::: Extracted data
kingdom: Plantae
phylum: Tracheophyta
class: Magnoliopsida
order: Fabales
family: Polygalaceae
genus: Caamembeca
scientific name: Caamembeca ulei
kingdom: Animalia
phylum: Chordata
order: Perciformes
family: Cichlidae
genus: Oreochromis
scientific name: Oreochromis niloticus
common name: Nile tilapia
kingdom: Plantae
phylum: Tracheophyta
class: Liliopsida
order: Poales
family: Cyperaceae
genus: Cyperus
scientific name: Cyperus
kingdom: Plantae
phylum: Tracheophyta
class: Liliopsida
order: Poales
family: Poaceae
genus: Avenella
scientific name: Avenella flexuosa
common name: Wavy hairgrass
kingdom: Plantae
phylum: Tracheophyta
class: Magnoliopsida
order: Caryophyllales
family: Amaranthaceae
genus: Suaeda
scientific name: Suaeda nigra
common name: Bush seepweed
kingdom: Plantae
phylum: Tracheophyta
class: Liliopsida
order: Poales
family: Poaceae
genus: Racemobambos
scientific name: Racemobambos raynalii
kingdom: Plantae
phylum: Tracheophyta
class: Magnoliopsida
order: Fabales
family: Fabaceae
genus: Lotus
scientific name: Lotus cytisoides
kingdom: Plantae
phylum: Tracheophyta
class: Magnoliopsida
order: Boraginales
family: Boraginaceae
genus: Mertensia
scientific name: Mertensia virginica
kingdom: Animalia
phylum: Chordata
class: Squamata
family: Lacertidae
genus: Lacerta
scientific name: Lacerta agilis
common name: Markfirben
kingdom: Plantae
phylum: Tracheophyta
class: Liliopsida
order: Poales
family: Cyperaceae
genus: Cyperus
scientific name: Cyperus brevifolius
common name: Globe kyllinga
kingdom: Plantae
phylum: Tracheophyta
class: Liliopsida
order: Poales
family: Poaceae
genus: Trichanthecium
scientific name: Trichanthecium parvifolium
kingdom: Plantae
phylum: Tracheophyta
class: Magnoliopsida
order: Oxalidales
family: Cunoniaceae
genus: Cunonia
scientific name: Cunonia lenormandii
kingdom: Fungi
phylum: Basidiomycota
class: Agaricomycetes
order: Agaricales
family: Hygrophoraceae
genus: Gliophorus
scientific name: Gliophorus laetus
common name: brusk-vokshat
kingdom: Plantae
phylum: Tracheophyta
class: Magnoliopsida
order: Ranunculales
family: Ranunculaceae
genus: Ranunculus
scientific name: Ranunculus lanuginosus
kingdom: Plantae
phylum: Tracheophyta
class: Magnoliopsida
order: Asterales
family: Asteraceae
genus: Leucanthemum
::::::
**Problem statement:** Rewrite the lines of the records from the one containing "common name: Globe kyllinga" through the one containing "family: Hygrophoraceae", inclusive, as a JSON list of strings with one string per line, leaving out any blank lines.

**Output for this task:**
[
  "common name: Globe kyllinga",
  "kingdom: Plantae",
  "phylum: Tracheophyta",
  "class: Liliopsida",
  "order: Poales",
  "family: Poaceae",
  "genus: Trichanthecium",
  "scientific name: Trichanthecium parvifolium",
  "kingdom: Plantae",
  "phylum: Tracheophyta",
  "class: Magnoliopsida",
  "order: Oxalidales",
  "family: Cunoniaceae",
  "genus: Cunonia",
  "scientific name: Cunonia lenormandii",
  "kingdom: Fungi",
  "phylum: Basidiomycota",
  "class: Agaricomycetes",
  "order: Agaricales",
  "family: Hygrophoraceae"
]